(Stored items from a collection)
========================
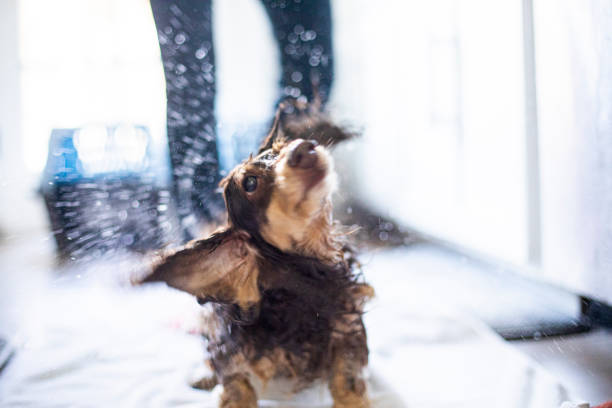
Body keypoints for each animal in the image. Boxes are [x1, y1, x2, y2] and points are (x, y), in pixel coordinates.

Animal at [142, 106, 372, 408]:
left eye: (284, 146)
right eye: (250, 182)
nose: (304, 146)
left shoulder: (346, 327)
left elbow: (347, 379)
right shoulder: (231, 348)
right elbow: (236, 385)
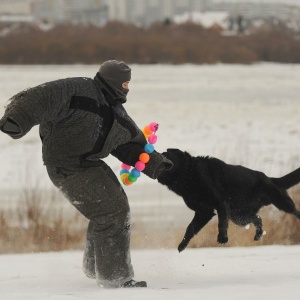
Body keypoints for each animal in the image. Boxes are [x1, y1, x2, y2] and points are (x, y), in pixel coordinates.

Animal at [157, 149, 300, 252]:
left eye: (166, 154)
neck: (189, 174)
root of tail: (270, 178)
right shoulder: (204, 212)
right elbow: (190, 228)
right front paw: (182, 245)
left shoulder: (219, 204)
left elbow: (222, 223)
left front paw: (222, 238)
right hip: (238, 216)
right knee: (258, 218)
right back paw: (258, 235)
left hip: (282, 203)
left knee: (295, 211)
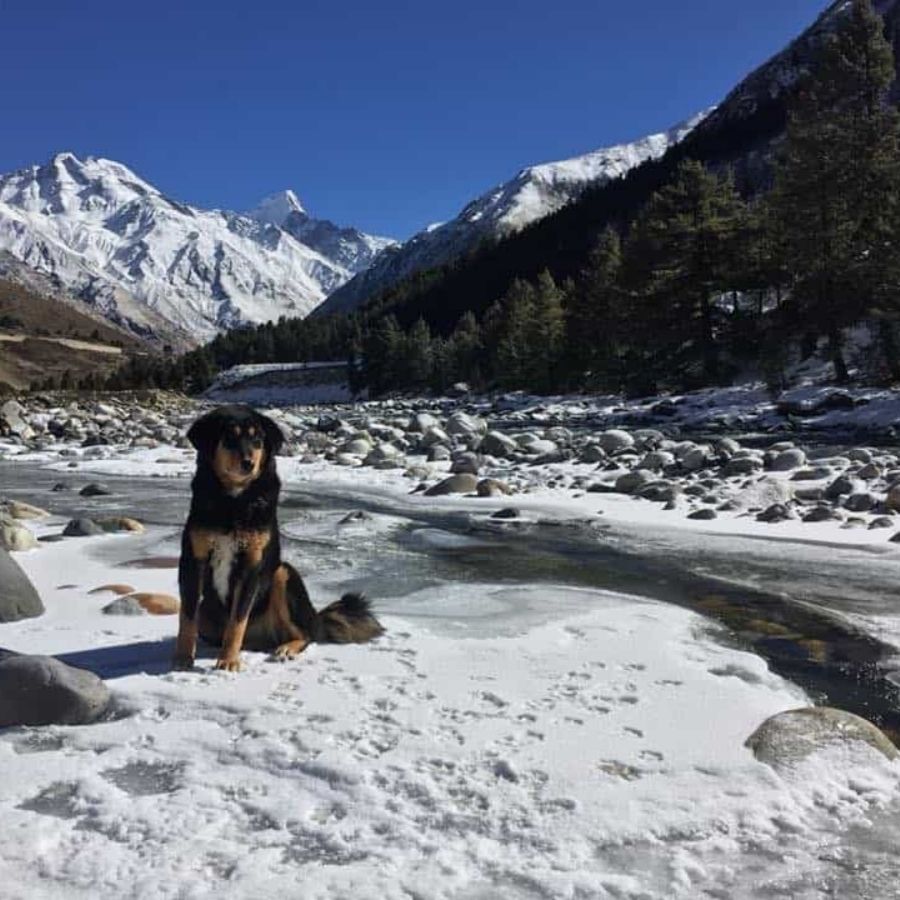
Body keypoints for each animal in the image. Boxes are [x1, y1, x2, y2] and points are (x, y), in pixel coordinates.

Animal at [174, 404, 382, 672]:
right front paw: (182, 658)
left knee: (306, 634)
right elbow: (187, 617)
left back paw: (285, 648)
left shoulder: (251, 565)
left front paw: (228, 661)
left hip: (283, 574)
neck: (233, 500)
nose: (248, 463)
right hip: (209, 620)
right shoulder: (193, 560)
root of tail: (315, 618)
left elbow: (237, 621)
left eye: (257, 439)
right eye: (229, 437)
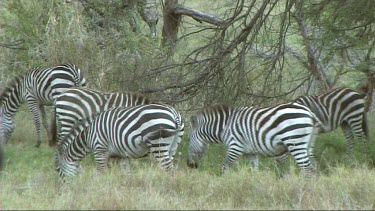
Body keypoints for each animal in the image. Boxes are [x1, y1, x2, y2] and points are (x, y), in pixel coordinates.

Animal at [55, 104, 185, 180]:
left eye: (60, 172)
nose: (61, 191)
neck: (88, 134)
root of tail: (174, 114)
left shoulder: (99, 149)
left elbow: (100, 173)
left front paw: (98, 189)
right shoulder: (122, 155)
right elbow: (126, 174)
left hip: (158, 144)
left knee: (167, 168)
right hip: (172, 145)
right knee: (171, 167)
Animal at [188, 102, 324, 176]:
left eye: (189, 139)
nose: (190, 165)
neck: (224, 127)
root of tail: (310, 113)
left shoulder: (234, 147)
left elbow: (224, 168)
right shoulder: (251, 153)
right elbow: (255, 171)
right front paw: (254, 187)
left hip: (295, 142)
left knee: (306, 169)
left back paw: (304, 189)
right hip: (307, 144)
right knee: (313, 166)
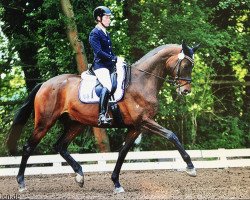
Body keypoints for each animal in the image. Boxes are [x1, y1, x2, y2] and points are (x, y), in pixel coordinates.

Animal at [5, 40, 200, 192]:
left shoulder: (136, 127)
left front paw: (116, 183)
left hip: (76, 123)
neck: (142, 81)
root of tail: (44, 84)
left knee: (60, 146)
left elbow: (122, 152)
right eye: (185, 65)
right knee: (28, 148)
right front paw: (190, 167)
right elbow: (171, 135)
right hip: (45, 122)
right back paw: (21, 183)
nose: (186, 91)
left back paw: (80, 176)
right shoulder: (144, 121)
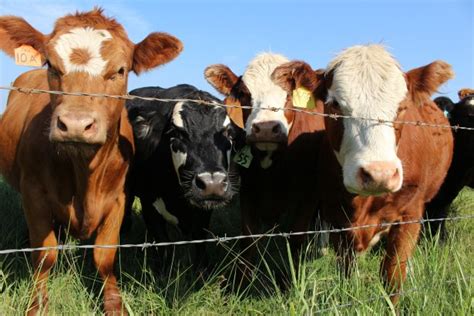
========================
Activity: An exact copy is needed. It runs from the line above containing "nose: (248, 463)" down to the line containing "left front paw: (98, 189)", both included, with no pictures.

Answer for this exercise:
nose: (248, 463)
right hip: (209, 620)
right shoulder: (193, 560)
root of tail: (315, 618)
left elbow: (237, 621)
left eye: (257, 439)
right eye: (229, 437)
Body keypoints for each animal in the image. Boxes are [x1, y1, x2, y2] and points are (x, y), in pixel coordinates.

Animal at [55, 104, 185, 180]:
left eye: (60, 172)
nose: (61, 191)
neck: (88, 134)
root of tail: (174, 114)
left shoulder: (99, 149)
left elbow: (100, 173)
left front paw: (98, 189)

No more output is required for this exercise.